Der Bundesdeutsche Arbeitskreis für Umweltbewusstes Management (B.A.U.M.) e.V. hatte sich unter anderem mit dem Verbund Service und Fahrrad (VSF) e.V. und dem B.A.U.M.-Mitgliedsunternehmen LeaseRad um eine einfache und verständliche Steuerregelung für die private Nutzung von Firmenfahrrädern bemüht.

 

Mit dem neuen Erlass der deutschen Landesfinanzbehörden sind jetzt alle bisherigen Unklarheiten bei der Besteuerung von Dienstfahrrädern beseitigt.

 

B.A.U.M. freut sich über diesen Beschluss und hofft, dass dadurch die Anschaffung von Firmenfahrrädern für Unternehmen attraktiver geworden ist.

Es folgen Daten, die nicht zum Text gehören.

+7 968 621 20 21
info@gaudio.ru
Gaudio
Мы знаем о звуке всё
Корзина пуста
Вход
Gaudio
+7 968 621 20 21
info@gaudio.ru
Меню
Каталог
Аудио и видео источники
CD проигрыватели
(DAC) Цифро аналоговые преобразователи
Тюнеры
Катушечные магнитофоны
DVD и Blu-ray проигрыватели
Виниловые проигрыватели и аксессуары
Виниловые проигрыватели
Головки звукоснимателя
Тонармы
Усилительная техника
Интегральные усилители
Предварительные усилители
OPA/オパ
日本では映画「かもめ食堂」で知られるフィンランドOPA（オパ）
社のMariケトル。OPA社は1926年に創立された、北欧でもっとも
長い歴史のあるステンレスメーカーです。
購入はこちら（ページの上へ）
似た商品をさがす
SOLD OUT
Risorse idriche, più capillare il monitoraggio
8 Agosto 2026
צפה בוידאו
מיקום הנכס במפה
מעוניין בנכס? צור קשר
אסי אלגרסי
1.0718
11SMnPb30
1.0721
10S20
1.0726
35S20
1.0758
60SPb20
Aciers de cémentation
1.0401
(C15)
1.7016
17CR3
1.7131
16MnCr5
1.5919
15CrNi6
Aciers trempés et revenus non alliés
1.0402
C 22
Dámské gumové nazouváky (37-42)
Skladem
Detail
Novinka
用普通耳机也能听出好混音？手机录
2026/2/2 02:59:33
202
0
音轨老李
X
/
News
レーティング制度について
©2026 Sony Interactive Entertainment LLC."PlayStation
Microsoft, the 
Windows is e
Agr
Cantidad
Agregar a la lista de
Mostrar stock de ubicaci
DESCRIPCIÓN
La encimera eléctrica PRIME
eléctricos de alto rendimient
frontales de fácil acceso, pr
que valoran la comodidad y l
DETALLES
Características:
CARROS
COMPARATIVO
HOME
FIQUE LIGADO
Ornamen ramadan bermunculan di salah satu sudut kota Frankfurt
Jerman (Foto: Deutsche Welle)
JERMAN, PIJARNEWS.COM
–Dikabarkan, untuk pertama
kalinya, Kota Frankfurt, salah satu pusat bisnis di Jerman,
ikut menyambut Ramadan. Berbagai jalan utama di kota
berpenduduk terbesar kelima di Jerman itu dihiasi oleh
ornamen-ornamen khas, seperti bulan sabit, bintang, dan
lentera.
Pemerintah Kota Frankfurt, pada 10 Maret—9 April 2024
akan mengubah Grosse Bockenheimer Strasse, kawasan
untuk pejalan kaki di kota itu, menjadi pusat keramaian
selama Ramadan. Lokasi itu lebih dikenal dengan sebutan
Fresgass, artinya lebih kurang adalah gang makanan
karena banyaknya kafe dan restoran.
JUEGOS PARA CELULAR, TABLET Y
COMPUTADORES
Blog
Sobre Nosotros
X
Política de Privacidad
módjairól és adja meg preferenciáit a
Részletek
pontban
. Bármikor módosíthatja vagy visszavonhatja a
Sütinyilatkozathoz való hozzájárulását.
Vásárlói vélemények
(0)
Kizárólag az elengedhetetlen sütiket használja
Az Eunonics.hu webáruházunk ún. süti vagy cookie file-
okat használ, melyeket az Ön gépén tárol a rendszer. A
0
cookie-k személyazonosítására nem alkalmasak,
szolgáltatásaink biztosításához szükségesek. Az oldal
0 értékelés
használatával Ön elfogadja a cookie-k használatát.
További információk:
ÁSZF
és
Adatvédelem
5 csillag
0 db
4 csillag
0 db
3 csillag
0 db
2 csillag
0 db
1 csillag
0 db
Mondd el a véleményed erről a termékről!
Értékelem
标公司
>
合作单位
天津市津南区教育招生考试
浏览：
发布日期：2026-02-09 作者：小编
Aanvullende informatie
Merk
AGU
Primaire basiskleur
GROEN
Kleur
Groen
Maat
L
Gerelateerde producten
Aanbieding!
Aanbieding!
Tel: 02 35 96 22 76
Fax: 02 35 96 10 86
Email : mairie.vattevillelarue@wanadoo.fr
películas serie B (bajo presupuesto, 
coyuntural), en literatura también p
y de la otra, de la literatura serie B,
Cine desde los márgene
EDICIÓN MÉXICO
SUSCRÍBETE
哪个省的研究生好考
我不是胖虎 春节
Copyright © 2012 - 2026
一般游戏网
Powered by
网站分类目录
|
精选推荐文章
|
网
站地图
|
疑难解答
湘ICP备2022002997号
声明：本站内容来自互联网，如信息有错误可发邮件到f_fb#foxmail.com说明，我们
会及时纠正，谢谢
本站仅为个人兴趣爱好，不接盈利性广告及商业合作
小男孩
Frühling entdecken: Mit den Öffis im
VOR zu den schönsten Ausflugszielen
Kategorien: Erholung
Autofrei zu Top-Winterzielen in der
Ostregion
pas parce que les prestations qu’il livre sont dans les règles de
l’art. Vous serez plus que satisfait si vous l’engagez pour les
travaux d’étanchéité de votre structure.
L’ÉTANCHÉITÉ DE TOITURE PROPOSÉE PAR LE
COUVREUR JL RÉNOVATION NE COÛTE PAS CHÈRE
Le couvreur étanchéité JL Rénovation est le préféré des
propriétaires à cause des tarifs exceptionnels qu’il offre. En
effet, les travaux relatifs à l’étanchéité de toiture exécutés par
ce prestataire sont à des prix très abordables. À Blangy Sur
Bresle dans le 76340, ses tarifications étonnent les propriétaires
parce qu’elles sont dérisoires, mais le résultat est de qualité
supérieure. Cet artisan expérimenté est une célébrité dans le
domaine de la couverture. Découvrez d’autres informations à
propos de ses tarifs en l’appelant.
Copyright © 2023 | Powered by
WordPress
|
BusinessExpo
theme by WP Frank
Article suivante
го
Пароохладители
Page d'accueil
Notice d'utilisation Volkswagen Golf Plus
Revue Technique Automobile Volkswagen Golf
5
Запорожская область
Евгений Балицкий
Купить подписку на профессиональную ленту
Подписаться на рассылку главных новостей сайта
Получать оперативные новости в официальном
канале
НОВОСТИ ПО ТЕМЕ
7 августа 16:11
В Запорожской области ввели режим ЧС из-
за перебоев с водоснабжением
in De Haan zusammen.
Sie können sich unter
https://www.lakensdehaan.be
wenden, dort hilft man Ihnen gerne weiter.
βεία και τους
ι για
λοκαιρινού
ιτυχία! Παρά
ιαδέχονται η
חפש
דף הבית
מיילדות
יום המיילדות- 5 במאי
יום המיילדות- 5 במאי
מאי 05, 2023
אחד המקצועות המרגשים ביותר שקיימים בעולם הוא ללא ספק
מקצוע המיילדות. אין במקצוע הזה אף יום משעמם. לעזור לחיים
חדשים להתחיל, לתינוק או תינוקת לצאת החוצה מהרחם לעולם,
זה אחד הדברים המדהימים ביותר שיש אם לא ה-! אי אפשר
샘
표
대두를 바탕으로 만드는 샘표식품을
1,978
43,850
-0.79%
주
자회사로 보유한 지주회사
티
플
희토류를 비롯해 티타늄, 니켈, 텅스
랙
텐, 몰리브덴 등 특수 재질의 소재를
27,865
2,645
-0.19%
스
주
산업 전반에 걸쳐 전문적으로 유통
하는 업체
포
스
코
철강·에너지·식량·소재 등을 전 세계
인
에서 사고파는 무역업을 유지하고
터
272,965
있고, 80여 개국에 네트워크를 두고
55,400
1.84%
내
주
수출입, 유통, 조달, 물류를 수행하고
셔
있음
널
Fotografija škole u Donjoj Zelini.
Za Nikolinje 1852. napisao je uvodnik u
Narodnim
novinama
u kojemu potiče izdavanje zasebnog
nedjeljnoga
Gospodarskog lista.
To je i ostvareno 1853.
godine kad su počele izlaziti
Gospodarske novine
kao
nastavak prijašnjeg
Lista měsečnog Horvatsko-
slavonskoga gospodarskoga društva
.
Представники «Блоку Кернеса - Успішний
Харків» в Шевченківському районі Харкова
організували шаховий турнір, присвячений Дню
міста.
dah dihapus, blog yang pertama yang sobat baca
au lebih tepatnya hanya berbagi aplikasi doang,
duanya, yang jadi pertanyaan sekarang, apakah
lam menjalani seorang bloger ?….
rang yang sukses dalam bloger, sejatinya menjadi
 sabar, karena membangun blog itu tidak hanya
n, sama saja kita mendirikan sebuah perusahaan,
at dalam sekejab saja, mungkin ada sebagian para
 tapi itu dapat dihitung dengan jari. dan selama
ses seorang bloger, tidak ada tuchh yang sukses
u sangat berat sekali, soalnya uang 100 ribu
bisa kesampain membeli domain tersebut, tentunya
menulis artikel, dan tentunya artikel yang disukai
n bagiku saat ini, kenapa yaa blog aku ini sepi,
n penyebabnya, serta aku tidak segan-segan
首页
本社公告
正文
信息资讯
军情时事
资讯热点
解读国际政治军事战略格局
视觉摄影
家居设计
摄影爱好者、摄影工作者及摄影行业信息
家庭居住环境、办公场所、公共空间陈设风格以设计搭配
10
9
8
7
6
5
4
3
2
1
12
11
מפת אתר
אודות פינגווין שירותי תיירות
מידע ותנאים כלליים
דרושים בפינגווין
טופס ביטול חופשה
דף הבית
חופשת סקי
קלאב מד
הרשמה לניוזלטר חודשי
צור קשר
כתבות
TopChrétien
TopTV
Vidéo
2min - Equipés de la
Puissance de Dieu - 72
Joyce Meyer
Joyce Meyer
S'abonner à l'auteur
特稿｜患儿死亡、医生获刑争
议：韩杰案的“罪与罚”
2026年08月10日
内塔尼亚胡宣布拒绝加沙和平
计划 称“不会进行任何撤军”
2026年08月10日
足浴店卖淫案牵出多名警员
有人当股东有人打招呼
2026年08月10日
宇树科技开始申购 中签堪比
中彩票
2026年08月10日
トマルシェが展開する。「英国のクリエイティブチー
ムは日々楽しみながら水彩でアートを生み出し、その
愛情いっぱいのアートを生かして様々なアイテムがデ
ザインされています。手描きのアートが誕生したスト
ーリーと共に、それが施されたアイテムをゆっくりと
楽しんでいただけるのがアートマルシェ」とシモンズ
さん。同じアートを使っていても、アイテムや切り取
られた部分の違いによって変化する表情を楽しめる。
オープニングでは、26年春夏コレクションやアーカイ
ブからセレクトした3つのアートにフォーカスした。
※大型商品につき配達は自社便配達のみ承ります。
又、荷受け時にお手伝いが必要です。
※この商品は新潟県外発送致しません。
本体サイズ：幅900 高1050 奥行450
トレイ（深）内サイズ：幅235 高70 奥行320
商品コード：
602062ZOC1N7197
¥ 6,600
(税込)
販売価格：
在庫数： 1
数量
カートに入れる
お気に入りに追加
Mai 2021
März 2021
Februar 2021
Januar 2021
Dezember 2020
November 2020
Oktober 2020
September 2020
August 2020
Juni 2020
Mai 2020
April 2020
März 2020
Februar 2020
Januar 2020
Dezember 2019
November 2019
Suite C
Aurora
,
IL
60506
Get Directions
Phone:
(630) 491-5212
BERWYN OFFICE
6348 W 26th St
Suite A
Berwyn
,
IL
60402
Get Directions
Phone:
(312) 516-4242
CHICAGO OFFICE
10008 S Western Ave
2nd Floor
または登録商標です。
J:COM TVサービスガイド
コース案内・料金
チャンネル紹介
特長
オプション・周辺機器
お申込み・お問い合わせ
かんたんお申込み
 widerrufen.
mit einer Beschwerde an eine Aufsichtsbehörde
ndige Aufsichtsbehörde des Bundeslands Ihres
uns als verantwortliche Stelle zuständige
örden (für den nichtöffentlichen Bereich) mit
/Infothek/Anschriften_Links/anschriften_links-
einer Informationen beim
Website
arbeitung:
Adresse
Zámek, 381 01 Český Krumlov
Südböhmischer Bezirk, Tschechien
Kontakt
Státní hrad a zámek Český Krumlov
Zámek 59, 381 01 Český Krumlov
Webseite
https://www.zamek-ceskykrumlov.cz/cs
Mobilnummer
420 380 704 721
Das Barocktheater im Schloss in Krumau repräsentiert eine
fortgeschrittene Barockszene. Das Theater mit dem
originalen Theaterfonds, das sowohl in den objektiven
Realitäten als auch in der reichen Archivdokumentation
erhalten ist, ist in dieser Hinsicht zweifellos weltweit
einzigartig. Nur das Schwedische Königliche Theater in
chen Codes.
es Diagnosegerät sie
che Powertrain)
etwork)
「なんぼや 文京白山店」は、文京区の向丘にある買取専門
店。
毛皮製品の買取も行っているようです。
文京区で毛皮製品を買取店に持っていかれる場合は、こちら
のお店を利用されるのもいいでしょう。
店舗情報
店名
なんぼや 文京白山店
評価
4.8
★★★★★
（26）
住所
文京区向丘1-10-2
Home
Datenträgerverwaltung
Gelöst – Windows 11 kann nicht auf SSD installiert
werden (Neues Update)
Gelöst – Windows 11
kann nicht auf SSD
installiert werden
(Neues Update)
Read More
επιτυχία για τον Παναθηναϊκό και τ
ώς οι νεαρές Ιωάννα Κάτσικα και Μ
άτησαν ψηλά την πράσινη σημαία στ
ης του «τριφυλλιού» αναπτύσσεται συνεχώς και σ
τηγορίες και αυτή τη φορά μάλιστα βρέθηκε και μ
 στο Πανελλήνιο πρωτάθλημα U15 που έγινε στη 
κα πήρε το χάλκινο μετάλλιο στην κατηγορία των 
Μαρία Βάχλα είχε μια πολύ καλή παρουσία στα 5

So meint Vorstandsmitglied Dieter Brübach: „Die Nutzung des Fahrrads hat auch für Unternehmen viele Vorteile: Es ist unschlagbar kostengünstig, braucht wenig (Stell-)Platz, ist absolut emissionsfrei und damit klimaverträglich und fördert obendrein noch die Gesundheit der Mitarbeiter.“

 

1 Prozent-Regel gilt jetzt auch für Firmenfahrräder

 

Überlässt ein Arbeitgeber oder auf Grund des Dienstverhältnisses ein Dritter dem Arbeitnehmer ein Fahrrad zur privaten Nutzung, sieht der neue Erlass für die Bewertung dieses zum Arbeitslohn gehörenden geldwerten Vorteils Folgendes vor:

Nach § 8 Absatz 2 Satz 8 EStG wird als monatlicher Durchschnittswert der privaten Nutzung (einschließlich Privatfahrten, Fahrten zwischen Wohnung und regelmäßiger Arbeitsstätte und Heimfahrten im Rahmen einer doppelten Haushaltsführung) 1 % der auf volle 100 Euro abgerundeten unverbindlichen Preisempfehlung des Herstellers, Importeurs oder Großhändlers im Zeitpunkt der Inbetriebnahme des Fahrrads einschließlich der Umsatzsteuer festgesetzt. Die Freigrenze (bis zu 44 €) für Sachbezüge nach § 8 Absatz 2 Satz 9 EStG ist nicht anzuwenden.

 

Die Regelung gilt auch für Elektrofahrräder, wenn diese verkehrsrechtlich als Fahrrad einzuordnen sind. Elektrofahrräder, die mit Hilfe ihres Motors Geschwindigkeiten über 25 km pro Stunde erreichen, gelten nicht mehr als Fahrräder, sondern als Kraftfahrzeuge. Hier gelten spezielle Regelungen.

 

Einige deutsche Unternehmen fördern die Nutzung von Firmenfahrrädern bereits tatkräftig. Das zeigt der B.A.U.M.-Wettbewerb „Die fahrradfreundlichsten Arbeitgeber“. Unter die aktuellen Preisträger reihen sich die Universität Osnabrück und das Softwareunternehmen Dialogika aus Saarbrücken.